The first case, Cable News Network Inc. v. CSC Holdings Inc., No 08-448 (link to lower court opinion), involved a copyright infringement challenge by a large group of television content providers against cable television service Cablevision. The Second Circuit, in proceedings below, held that Cablevision's proposed remote video recording system would not directly infringe the plaintiffs' exclusive rights in copyrighted television programming. First, the court held that each buffer copy made as data flowed through the system was transitory—stored in the DVR system for 1.2 seconds, at most—and so was not directly infringing. Second, the court held that the copies created by the Cablevision DVR service were also not directly infringing, because they were created at the direction of subscribers not Cablevision itself, which merely provided the instrumentality for making the copies.
The U.S. Solicitor General filed a brief May 29 urging the court to decline review of the case.

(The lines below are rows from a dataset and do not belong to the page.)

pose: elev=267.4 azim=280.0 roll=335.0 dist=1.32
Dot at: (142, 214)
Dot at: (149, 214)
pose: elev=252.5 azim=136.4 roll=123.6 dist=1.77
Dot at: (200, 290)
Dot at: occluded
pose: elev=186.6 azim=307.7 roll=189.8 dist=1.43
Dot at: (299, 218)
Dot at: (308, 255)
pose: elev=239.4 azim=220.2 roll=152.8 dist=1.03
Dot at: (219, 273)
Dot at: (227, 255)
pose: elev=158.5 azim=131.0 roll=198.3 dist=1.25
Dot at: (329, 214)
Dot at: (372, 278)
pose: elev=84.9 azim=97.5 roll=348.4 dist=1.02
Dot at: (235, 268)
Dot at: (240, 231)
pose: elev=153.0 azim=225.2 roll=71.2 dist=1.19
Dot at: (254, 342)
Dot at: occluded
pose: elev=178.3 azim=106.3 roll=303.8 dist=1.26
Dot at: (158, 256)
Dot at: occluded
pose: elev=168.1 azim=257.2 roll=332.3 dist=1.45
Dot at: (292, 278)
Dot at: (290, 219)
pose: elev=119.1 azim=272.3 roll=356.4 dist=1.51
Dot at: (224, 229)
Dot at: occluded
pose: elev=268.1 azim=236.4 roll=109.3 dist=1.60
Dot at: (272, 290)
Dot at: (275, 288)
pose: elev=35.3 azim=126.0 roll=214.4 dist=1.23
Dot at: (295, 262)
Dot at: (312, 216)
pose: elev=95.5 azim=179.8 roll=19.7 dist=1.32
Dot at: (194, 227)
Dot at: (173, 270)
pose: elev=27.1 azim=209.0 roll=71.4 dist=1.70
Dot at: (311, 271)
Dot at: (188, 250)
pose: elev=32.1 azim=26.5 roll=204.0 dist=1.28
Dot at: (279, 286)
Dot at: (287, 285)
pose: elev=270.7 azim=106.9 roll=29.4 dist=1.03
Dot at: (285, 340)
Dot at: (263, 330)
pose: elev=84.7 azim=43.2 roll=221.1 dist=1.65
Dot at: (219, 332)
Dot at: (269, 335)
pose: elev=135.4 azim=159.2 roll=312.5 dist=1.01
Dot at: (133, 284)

The second case, IMS Health Inc v. Ayotte, No. 08-1202 (link to lower court opinion), involved a First Amendment challenge to a New Hampshire law banning the sale of prescription drug information that identifies doctors' prescribing patterns. The information is useful to brand-name prescription drug marketers who want to steer doctors away from lower-cost, generic drugs. The First Circuit upheld the law. The court remarked that the New Hampshire state law regulates data transfers whose societal benefits “pale in comparison to the negative externalities produced.”
Even if the regulation does constrain protected speech, the court said, it does not violate the Constitution because it serves a substantial state interest in containing health care costs and is no more restrictive than necessary to accomplish its goals. “[W]e are not persuaded that the regulated data transfers embody restrictions on protected speech,” First Circuit Judge Bruce Selya wrote. “In our view the portions of the law at issue here regulate conduct, not speech,” he added.
The significance of the Supreme Court's denial of certiorari in any particular case is difficult to assess, well above my pay grade. Both of these cert petitions were brought by influential, well-financed businesses who predicted that dire consequences would ensue if the high court let stand the lower court's ruling. If the television content providers who brought suit in Cable News Network Inc. v. CSC Holdings Inc. really do feel they can't live with the Second Circuit's interpretation of the Copyright Act, they can get relief on Capitol Hill, and that may indeed occur.
The situation is slightly different with IMS Health Inc v. Ayotte, because that ruling has a constitutional basis. Other states may, upon seeing New Hampshire's success in turning back the drug marketers' First Amendment objections, be encouraged to enact similar laws. Drug marketers might be able to persuade Congress to preempt state laws like the one at issue in IMS Health v. Ayotte. Short of this, however, the only place for drug marketers to get relief on the First Amendment question is in the federal courts, perhaps the Supreme Court, at some later date.